■ TEXT SEGMENT:
-- Opening Marker --

A key challenge in the Tap2Drum task is timbre leakage: while the generated stem should exhibit close adherence to the rhythm prompt, its timbre should be independent of the rhythm prompt. To address this, we use non-negative matrix factorizaion (NMF) to obtain our rhythm features. NMF decomposes a magnitude spectrogram $`S`$ of a rhythm prompt into a product of matrices, $`S=WH.`$ The basis matrix $`W`$ encodes timbre information, and the activation matrix $`H`$ encodes timing information. In particular, the indices of the rows of $`W`$ and the columns of $`H`$ correspond to different timbre classes. To obtain our rhythm features, we ignore the matrix $`W,`$ leaving us with a matrix $`H`$ of the activation times of each timbre class. Hence, the rhythm-feature representation is MIDI-like: for a beatboxing track, it would contain the onset times and timbre-class indices of each note, but no information about the underlying vocal timbre. Crucially, we sort the timbre classes in decreasing order of total component energy, roughly corresponding to kick, snare, and hi-hat for the first three classes. This way, the model can identify the timbre classes without knowing the timbre information matrix $`W.`$

Fine-Tuning

Our base model, STAGE, is a MusicGen-Small model fine-tuned for generating drum stems conditioned on a drumless mix. During training, the authors prepended the input with the audio tokens of the drumless mix, followed by a delimiter token. Therefore, at inference time, the drum stem generation is framed as a continuation task, with the input mix as the prompt. The authors found this prefix-based conditioning method to be superior to cross-attention in their work . We retain this mechanism for conditioning on the drumless mix, using a different approach to augment STAGE with fine-grained rhythm control.

-- Closing Marker --

■ DATASET ENTRIES:
-- Opening Marker --

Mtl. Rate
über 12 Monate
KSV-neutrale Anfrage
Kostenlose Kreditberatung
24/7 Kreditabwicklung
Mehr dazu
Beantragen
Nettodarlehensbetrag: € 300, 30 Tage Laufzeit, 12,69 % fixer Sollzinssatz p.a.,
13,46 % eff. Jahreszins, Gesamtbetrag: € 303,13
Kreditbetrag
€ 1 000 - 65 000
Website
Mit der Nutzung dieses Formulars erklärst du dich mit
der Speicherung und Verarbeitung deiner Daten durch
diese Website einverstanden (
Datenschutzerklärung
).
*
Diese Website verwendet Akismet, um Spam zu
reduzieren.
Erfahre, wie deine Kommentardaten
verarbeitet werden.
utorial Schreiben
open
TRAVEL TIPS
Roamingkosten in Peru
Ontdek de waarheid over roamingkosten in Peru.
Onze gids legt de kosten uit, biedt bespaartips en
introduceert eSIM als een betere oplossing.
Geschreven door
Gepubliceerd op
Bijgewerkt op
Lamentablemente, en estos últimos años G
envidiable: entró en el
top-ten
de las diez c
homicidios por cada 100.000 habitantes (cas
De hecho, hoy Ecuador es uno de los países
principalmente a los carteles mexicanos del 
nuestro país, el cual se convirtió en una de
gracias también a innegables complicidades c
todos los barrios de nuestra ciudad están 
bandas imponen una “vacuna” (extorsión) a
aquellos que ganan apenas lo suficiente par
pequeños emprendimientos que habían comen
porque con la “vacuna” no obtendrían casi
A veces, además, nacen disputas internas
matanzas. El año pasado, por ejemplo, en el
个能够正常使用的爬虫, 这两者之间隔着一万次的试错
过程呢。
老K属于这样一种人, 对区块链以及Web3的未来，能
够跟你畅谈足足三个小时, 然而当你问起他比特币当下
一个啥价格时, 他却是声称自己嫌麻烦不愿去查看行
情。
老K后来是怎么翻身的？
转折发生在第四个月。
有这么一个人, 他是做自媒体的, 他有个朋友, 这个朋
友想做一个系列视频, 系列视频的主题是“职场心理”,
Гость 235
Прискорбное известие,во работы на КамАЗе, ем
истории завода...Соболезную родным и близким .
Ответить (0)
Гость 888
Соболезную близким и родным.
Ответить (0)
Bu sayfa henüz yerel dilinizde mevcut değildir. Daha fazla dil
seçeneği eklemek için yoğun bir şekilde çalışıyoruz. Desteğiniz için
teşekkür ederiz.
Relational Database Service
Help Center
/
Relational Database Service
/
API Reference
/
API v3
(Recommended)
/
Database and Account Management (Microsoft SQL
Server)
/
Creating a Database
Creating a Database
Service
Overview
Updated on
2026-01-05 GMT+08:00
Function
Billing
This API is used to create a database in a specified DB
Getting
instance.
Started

-- Closing Marker --

■ WHAT YOU NEED TO DO:
In the Tap2Drum text, in what order are the timbre classes sorted?

■ WRITTEN SOLUTION:
In decreasing order of total component energy.